Stan Szukala

Personal information
- Born: June 12, 1918
- Died: August 30, 2003 (aged 85) Park Ridge, Illinois, U.S.
- Listed height: 6 ft 1 in (1.85 m)
- Listed weight: 175 lb (79 kg)

Career information
- High school: Carl Schurz (Chicago, Illinois)
- College: DePaul (1937–1940)
- Playing career: 1940–1947
- Position: Guard

Career history
- 1940–1942: Chicago Bruins
- 1945–1947: Chicago American Gears

Career highlights
- NBL champion (1947); 2× Second-team All-American – MSG (1939, 1940);

= Stan Szukala =

American basketball player

Stanley Szukala (June 12, 1918 – October 30, 2003) was an American basketball player. He was an All-American college player at DePaul University and played for four seasons in the American National Basketball League (NBL), a forerunner to the National Basketball Association (NBA).
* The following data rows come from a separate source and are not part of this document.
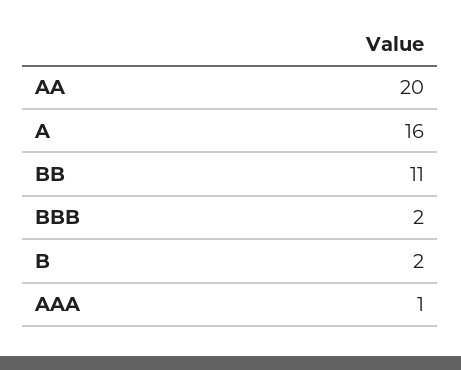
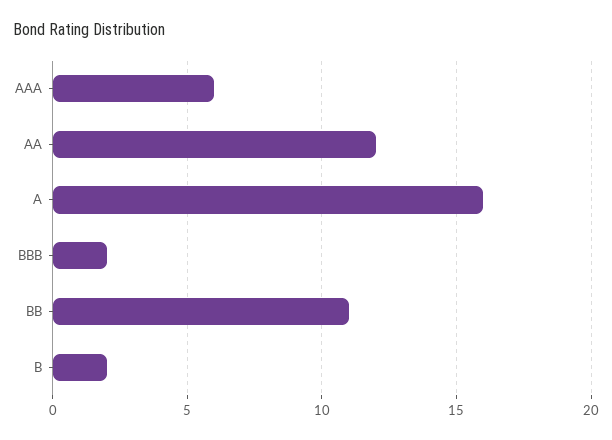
  {
-   "AA": 20,
+   "AA": 12,
    "A": 16,
    "BB": 11,
    "BBB": 2,
    "B": 2,
-   "AAA": 1
+   "AAA": 6
  }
He was a member of the 1947 NBL champion Chicago American Gears, playing alongside future Hall of Fame center George Mikan. He also would become the head coach for the Grand Rapids Rangers within the short-lived Professional Basketball League of America. Not only that, but during that brief period of time, he would enlist the future 38th President of the United States, Gerald Ford, as a business manager to the team to operate next to Szukala during his brief time as head coach for the Rangers.